**RECORDS TO USE**
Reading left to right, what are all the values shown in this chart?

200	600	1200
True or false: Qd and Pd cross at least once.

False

==

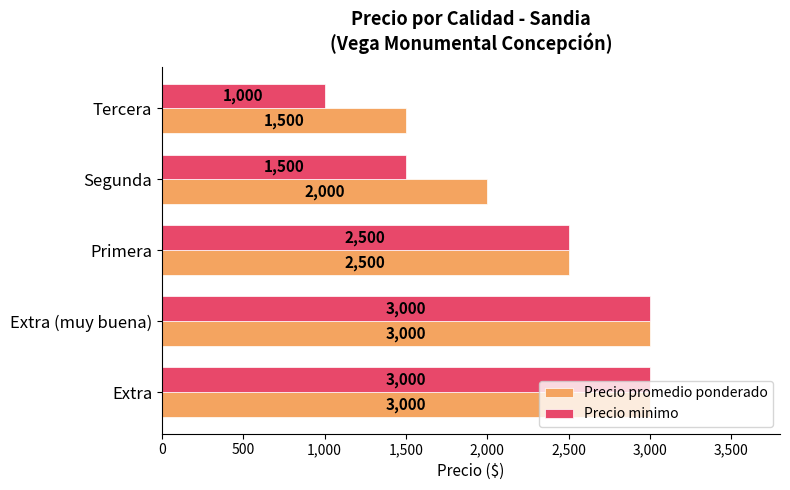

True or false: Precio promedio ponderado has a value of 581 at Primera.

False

**THE TASK**
Please write out the lines from the one containing "Reading left to" through the one containing "True or false: Qd and Pd cross at least once.", both included, and nothing else.

**EXPECTED OUTPUT**
Reading left to right, what are all the values shown in this chart?

200	600	1200
True or false: Qd and Pd cross at least once.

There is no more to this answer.